§ Activities:
(a) In the passage on California venue rulings, in which county was the action in Greenleaf v. Jacks brought?
(b) For each statement, say whether it agrees with the passage on California venue rulings, and quote the words that decide it. (i) In Banta v. Wink, defendants Wink and Banta did not live in the state. (ii) In Greenleaf v. Jacks, 133 Cal. 506, the motion for change of venue was granted. (iii) The consent of the resident defendants could remove the plaintiff's right to prosecute the action in San Luis Obispo county.
(c) Please write the next part of the passage on California venue rulings, starting after its last sentence.

In Banta v. Wink, 119 Cal. 78, [51 Pac. 17], the action was for the purpose of having it adjudged that the plaintiff is the owner of an undivided interest in all the property, business, proceeds and profits of an alleged copartnership and for an accounting thereof, and it was held that it must be tried in the county in which the defendants or some of them reside at the commencement of the action, and it was stated that "As defendants Wink and Banta did not reside in this state, they could not move for a change of venue, but that fact did not deprive the other defendants of the right to have the case tried in the county in which they, or some of them, resided at the commencement of the action. It is only when none of the defendants reside in the state that the action may be tried in any county which the plaintiff may designate in his complaint."

In Greenleaf v. Jacks, 133 Cal. 506, [65 Pac. 1039], it was not shown that none of the defendants resided in San Luis Obispo county, where the action was brought, and therefore, being a personal action, it was held, in line with the decisions cited, that the motion for change of venue was properly denied.

In the same case, appealed by another party, reported in 133 Cal. 154, it is held that since the cause of action arose In San Luis Obispo county and some of the defendants resided therein, "it was the right of the plaintiff to bring and prosecute the action in that county, and the consent of the resident defendants to change the place of trial to another county could not take away that right."

§ Data under study:
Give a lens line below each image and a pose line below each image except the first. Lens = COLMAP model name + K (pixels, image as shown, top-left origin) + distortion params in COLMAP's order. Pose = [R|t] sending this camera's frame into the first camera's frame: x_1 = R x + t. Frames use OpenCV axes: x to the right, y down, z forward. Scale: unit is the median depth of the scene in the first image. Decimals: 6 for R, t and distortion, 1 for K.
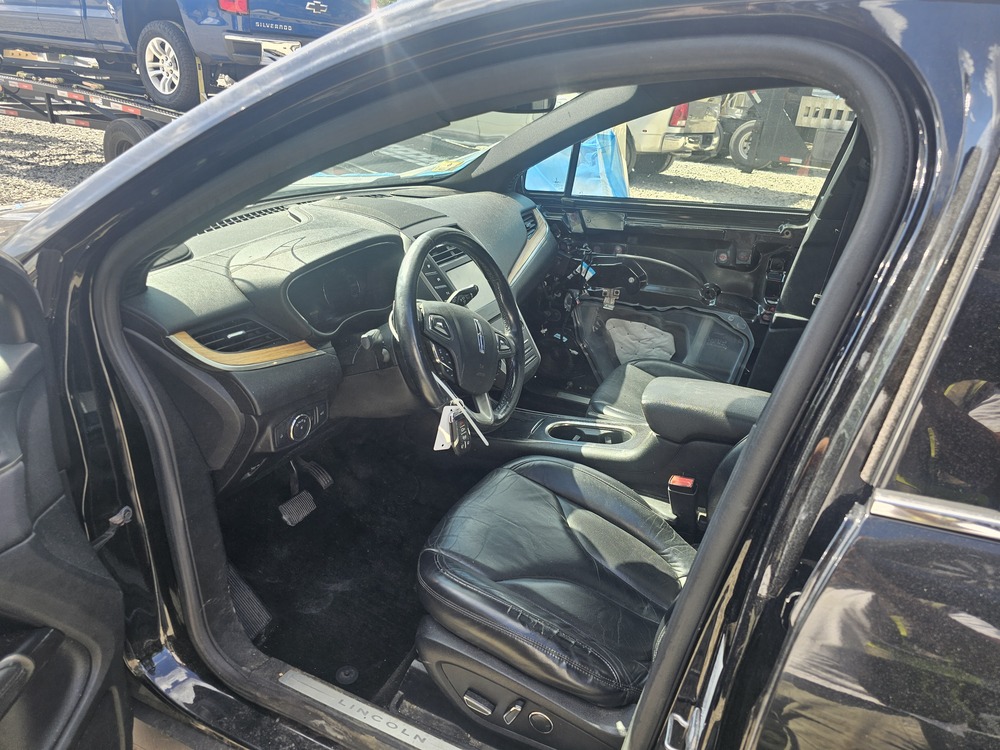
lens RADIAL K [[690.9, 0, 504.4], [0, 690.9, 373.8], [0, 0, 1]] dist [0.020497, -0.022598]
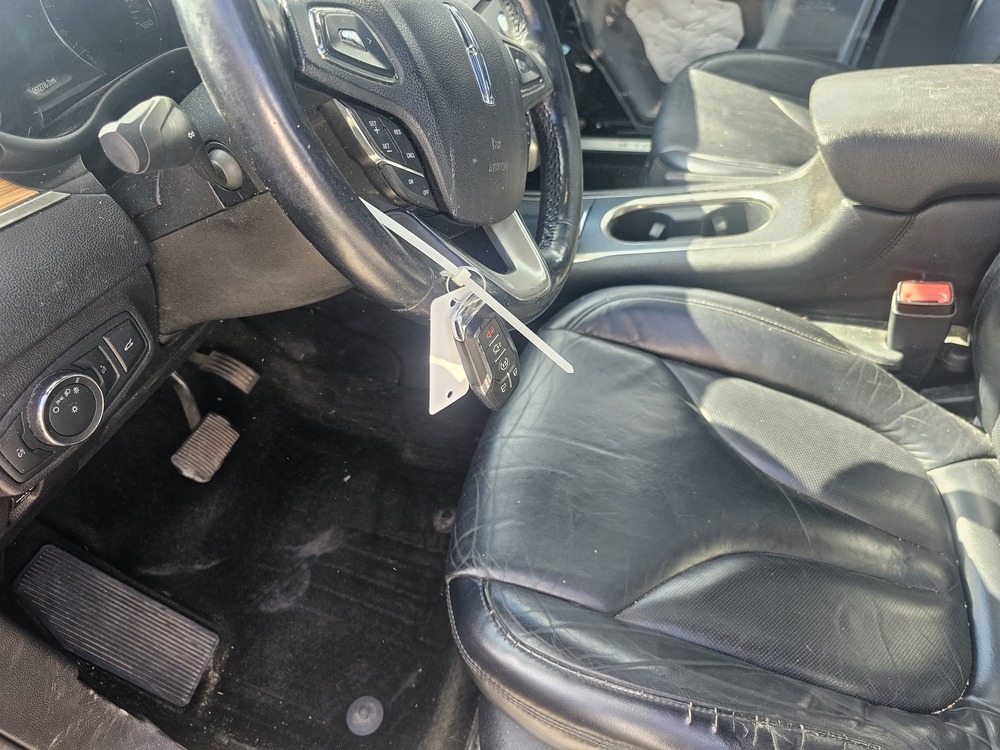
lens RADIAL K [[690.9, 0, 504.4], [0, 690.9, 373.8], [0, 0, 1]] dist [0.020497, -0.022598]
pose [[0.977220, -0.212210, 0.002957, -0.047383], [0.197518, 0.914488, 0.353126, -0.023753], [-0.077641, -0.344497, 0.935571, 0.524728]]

--

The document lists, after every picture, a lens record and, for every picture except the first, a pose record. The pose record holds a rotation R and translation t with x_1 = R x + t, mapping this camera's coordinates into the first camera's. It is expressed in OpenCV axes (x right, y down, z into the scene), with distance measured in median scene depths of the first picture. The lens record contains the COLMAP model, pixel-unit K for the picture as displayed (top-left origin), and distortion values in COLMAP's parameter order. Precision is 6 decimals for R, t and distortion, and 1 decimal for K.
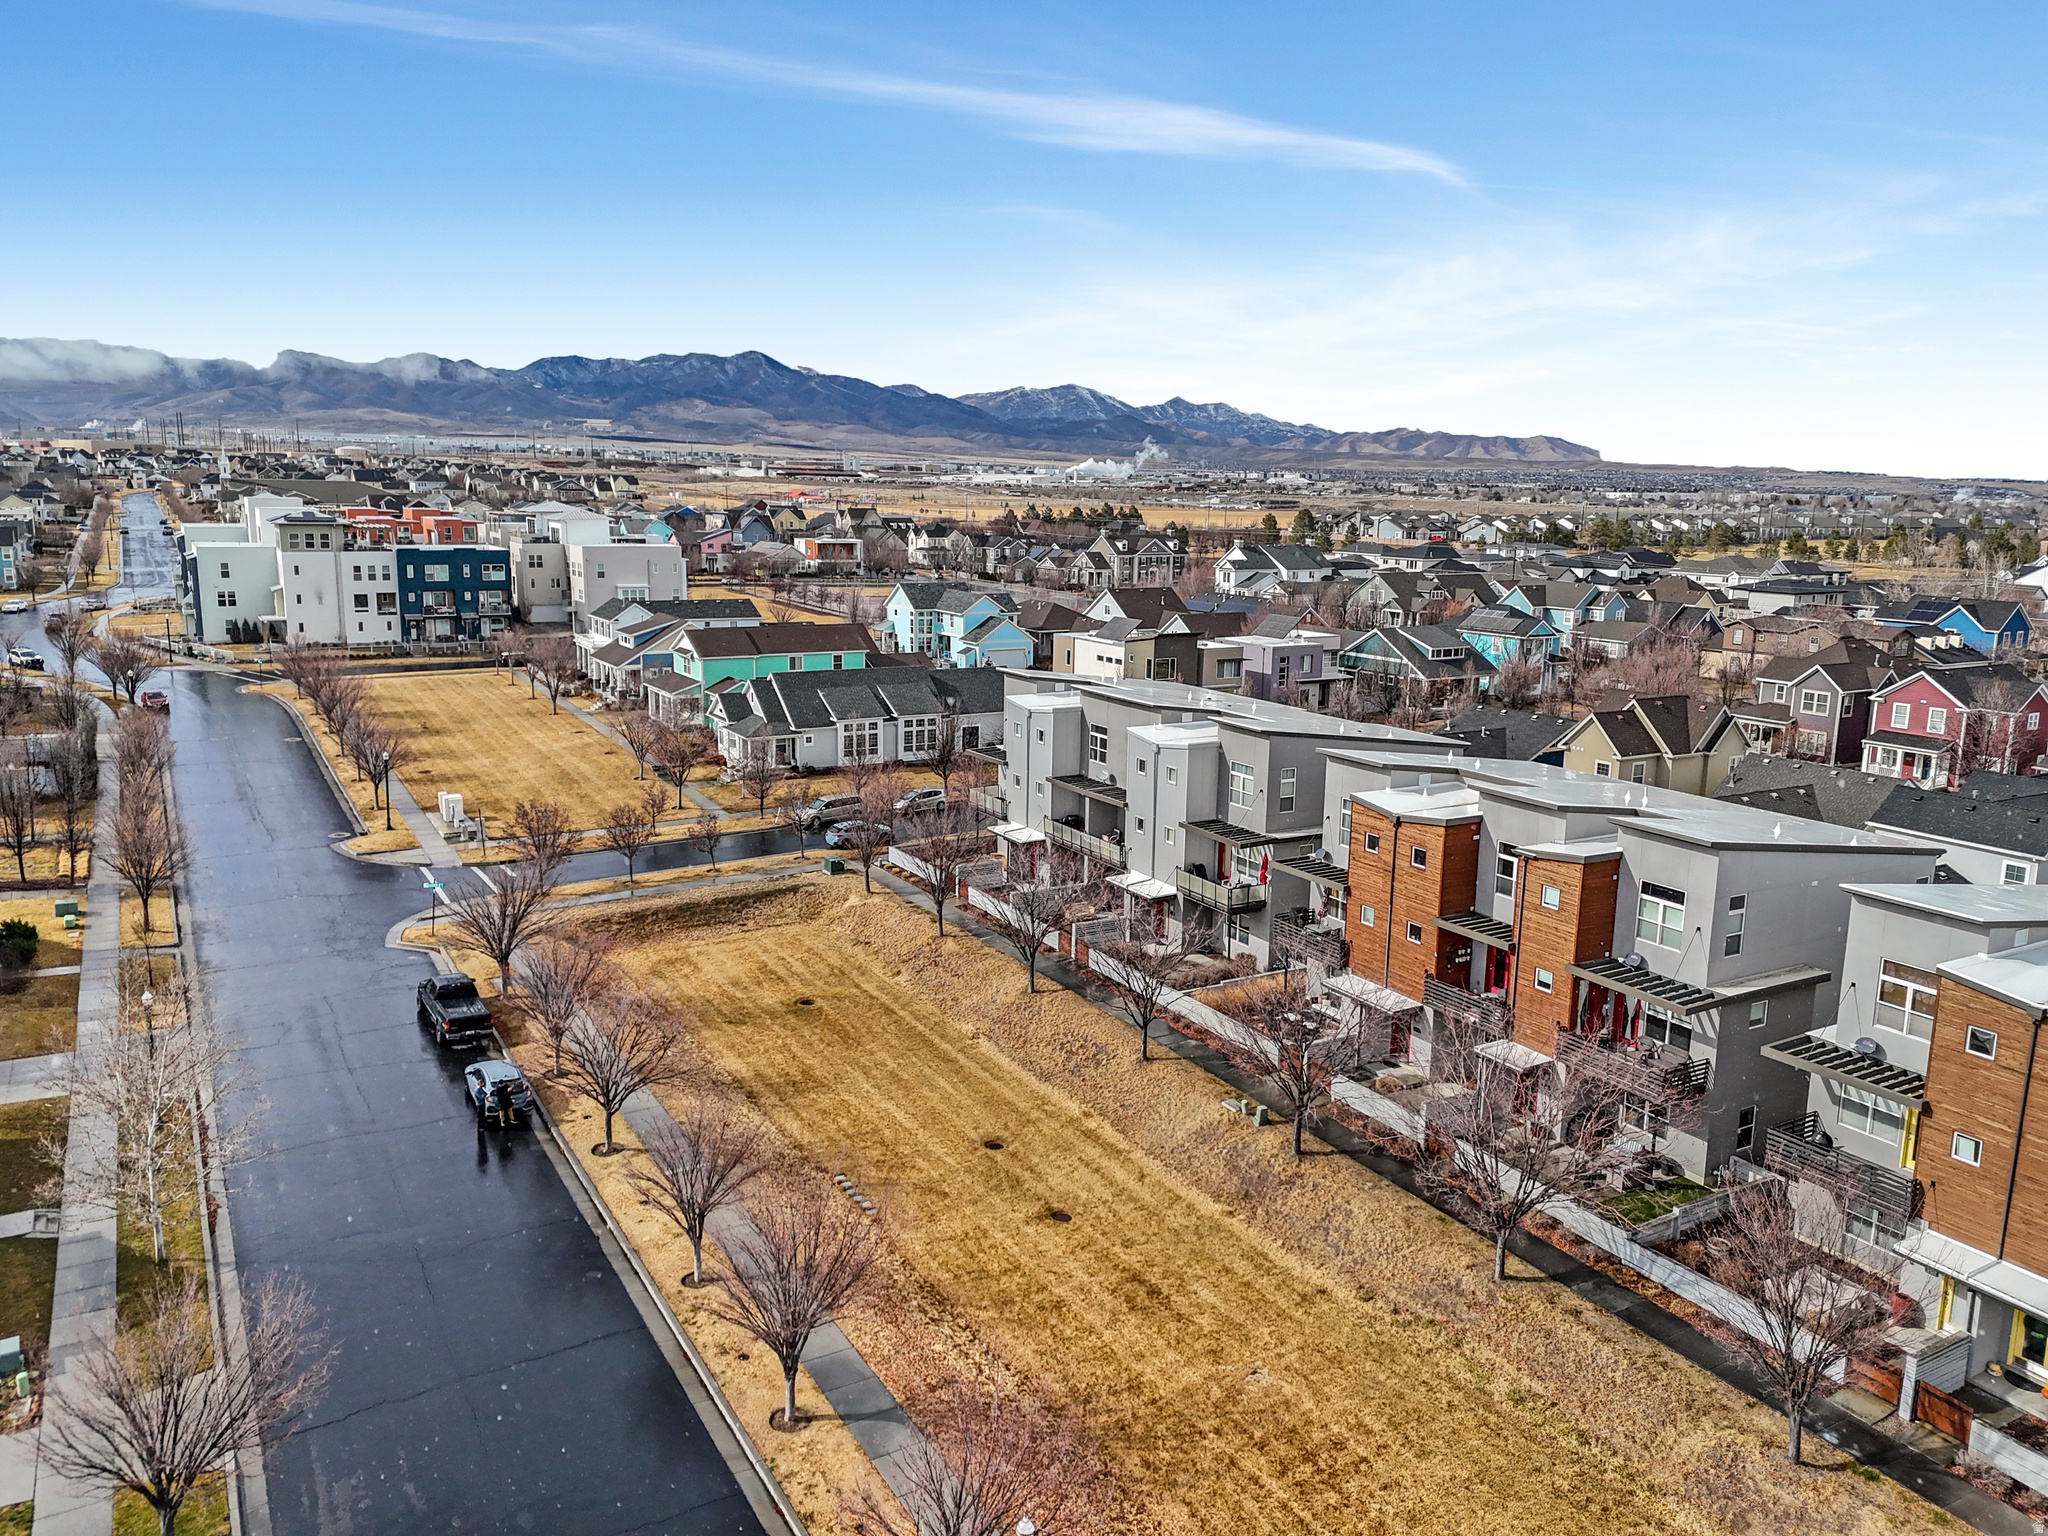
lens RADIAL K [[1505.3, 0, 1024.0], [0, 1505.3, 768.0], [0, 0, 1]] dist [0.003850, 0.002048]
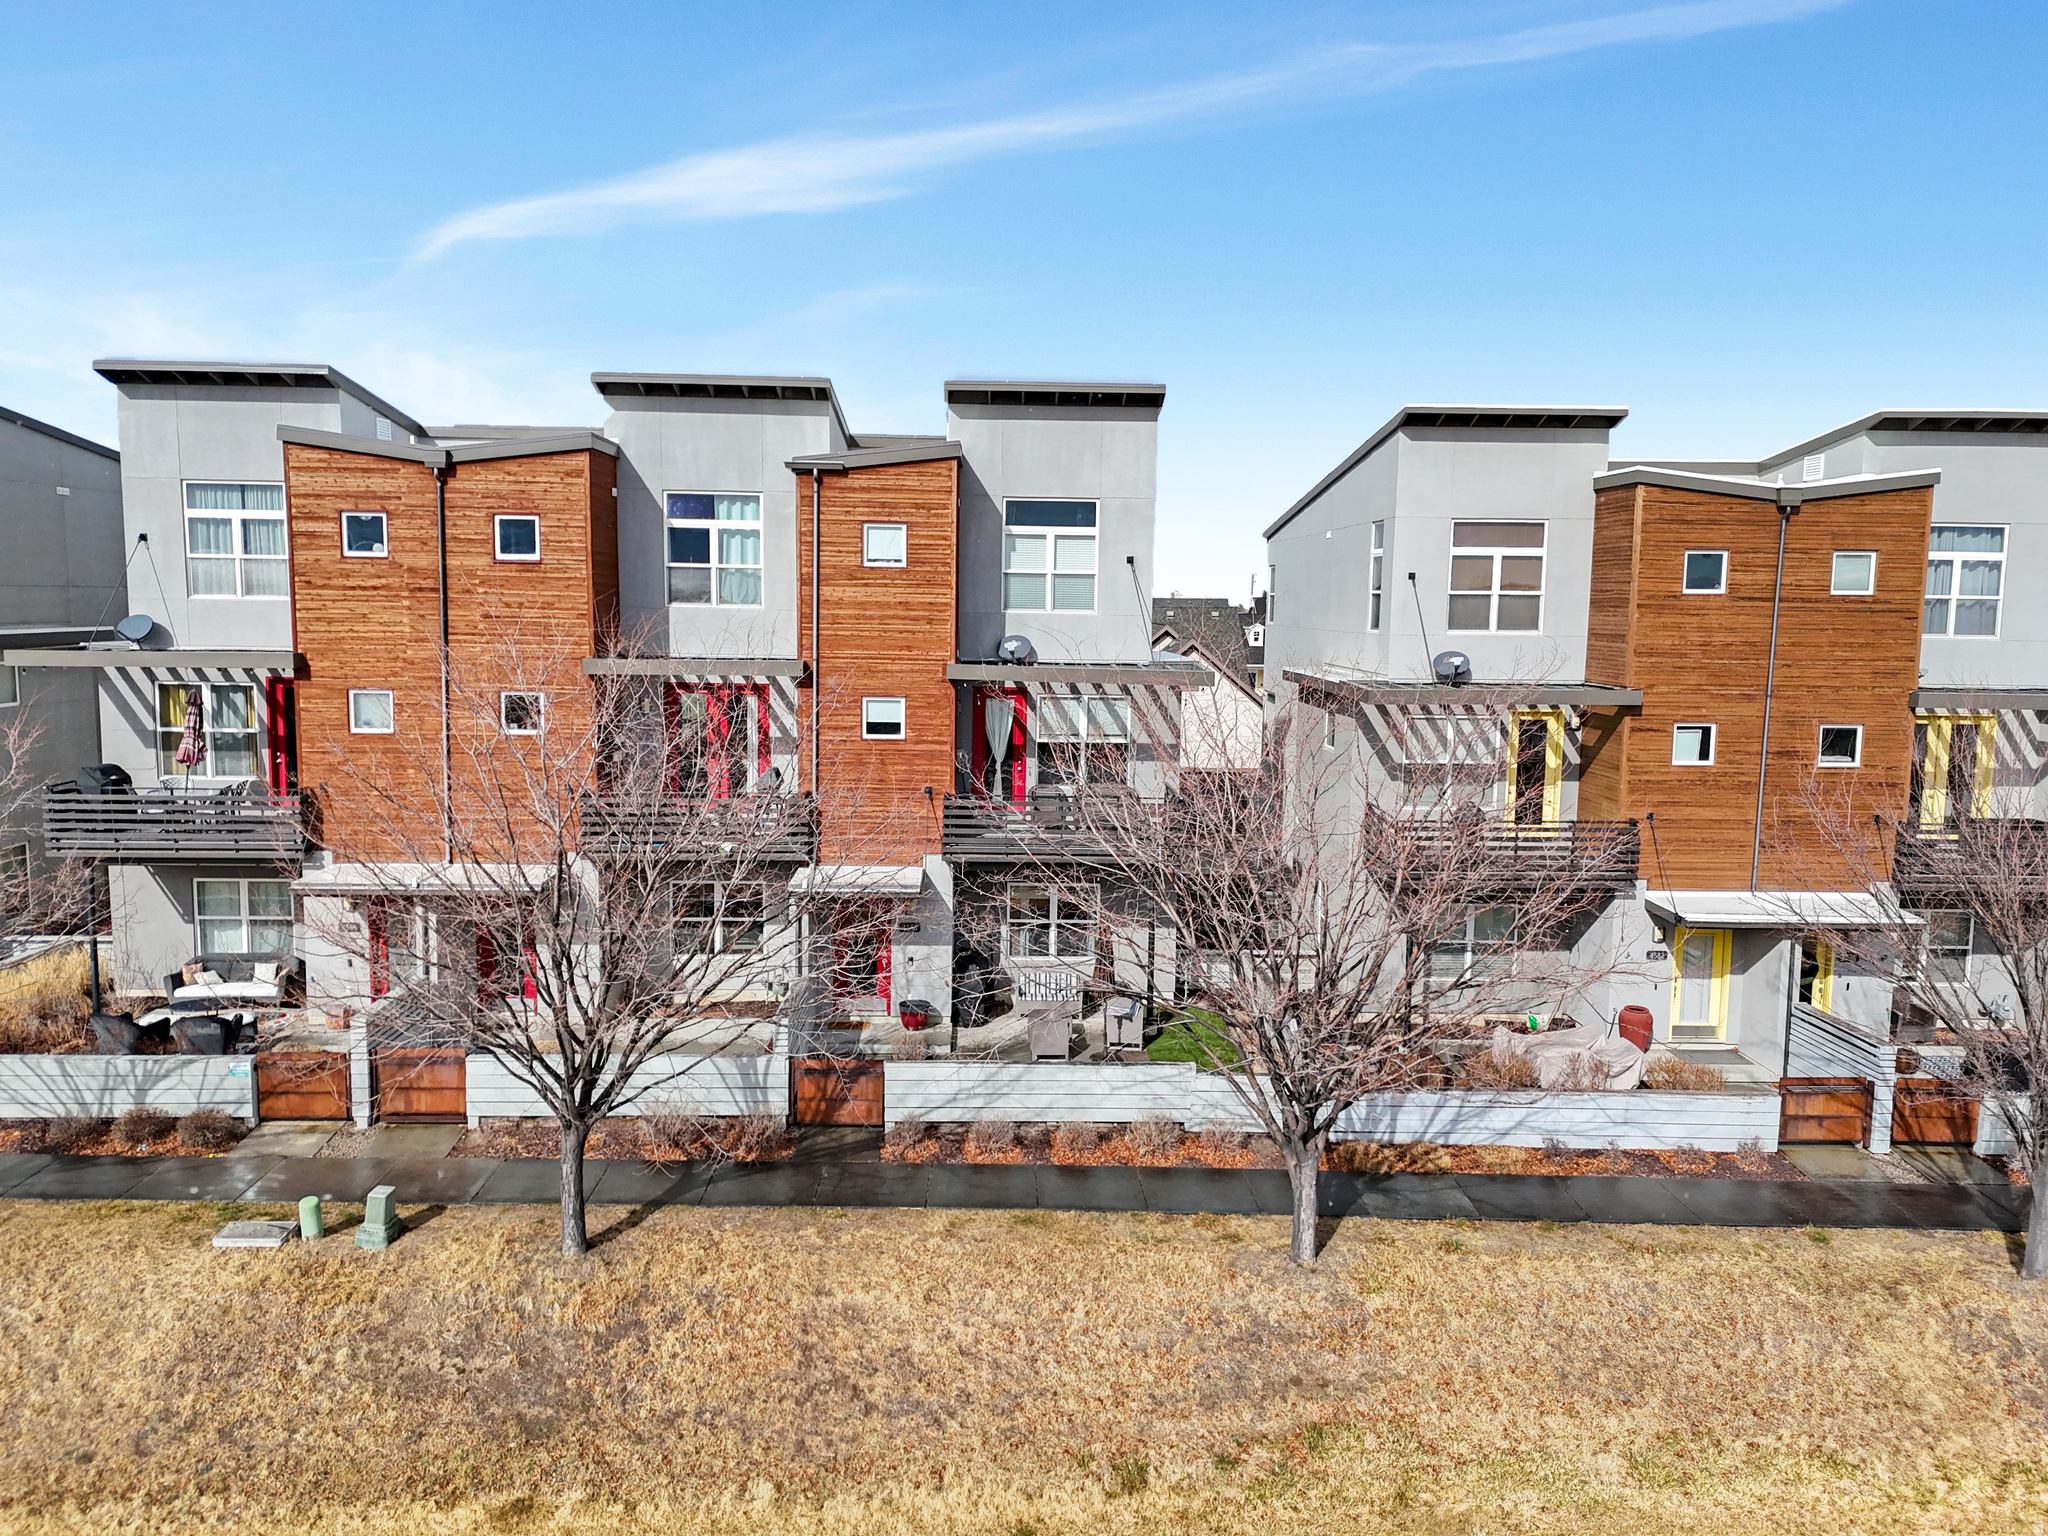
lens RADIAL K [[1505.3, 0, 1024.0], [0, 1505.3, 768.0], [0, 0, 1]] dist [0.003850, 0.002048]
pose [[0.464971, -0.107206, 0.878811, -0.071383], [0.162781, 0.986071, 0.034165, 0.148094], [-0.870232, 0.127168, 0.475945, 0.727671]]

§ Answers to the exercises:
(a) San Luis Obispo county.

(b)
(i) Yes: "As defendants Wink and Banta did not reside in this state"
(ii) No: "the motion for change of venue was properly denied"
(iii) No: "could not take away that right"

(c)
In Wood, Curtis & Co. v. Herman Min. Co., 139 Cal. 713, 716, [73 Pac. 588], it appeared, as here, that none of the de

fendants resided in Sacramento county, but some of them appeared voluntarily and requested that the trial proceed in said county, but the court said: "The consent of certain defendants not residing in the county where the action is brought could not take away from the defendants who did not reside there the right to have the cause transferred to the county of their residence. To hold otherwise would be a violation of the provisions of section 395."

The foregoing decisions make it perfectly clear that since the evidence showed that none of the defendants resided in Sacramento county and the moving parties resided in Yuba county, and the character of the action-it being personal or transitory-was such as to be properly tried in said Yuba county, the court below had no discretion, upon the showing made, but was compelled to grant the motion. It is unnecessary to consider the point made by respondents that it has been held that a foreign corporation cannot even demand or oppose a change of place of trial (Thomas v. Placerville G. Q. M. Co., 65 Cal. 600, [4 Pac. 641]; Wachter v. Atchison, Topeka & Santa Fe R. R. Co., 10 Cal. App. 70, [101 Pac. 41]), since if we concede that no distinction should be made between foreign and domestic corporations it does not aid appellant in view of what we have already noted as to its nonresidence in Sacramento county.

We do not think it can be held that respondents waived their motion for a change of place of trial by filing their amended demurrer prior to the hearing of the motion.

The statute provides that the affidavit of merits and the demand in writing for the change of the place of trial be filed at the time the defendant answers or demurs (Code Civ. Proc., sec. 396), and section 472, Code of Civil Procedure gives the defendant the right to amend the demurrer of course, and it would be a very harsh rule to hold that by following the statute the defendant waives a privilege conferred by the statute. The amended demurrer relates to the time of the filing of the original, and no more does one than the other manifest an intention to submit to the jurisdiction of the court.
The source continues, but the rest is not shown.